Dataset entries:
========================
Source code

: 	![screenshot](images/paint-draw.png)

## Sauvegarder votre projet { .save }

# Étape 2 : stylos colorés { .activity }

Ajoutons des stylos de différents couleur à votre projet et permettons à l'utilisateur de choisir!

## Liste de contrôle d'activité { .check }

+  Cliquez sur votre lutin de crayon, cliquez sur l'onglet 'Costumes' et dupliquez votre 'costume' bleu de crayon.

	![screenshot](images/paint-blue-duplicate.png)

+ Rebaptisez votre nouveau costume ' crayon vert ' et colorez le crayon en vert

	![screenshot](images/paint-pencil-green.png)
========================
Job:
An exact copy of every entry is required.

Solution to this task:
Source code

: 	![screenshot](images/paint-draw.png)

## Sauvegarder votre projet { .save }

# Étape 2 : stylos colorés { .activity }

Ajoutons des stylos de différents couleur à votre projet et permettons à l'utilisateur de choisir!

## Liste de contrôle d'activité { .check }

+  Cliquez sur votre lutin de crayon, cliquez sur l'onglet 'Costumes' et dupliquez votre 'costume' bleu de crayon.

	![screenshot](images/paint-blue-duplicate.png)

+ Rebaptisez votre nouveau costume ' crayon vert ' et colorez le crayon en vert

	![screenshot](images/paint-pencil-green.png)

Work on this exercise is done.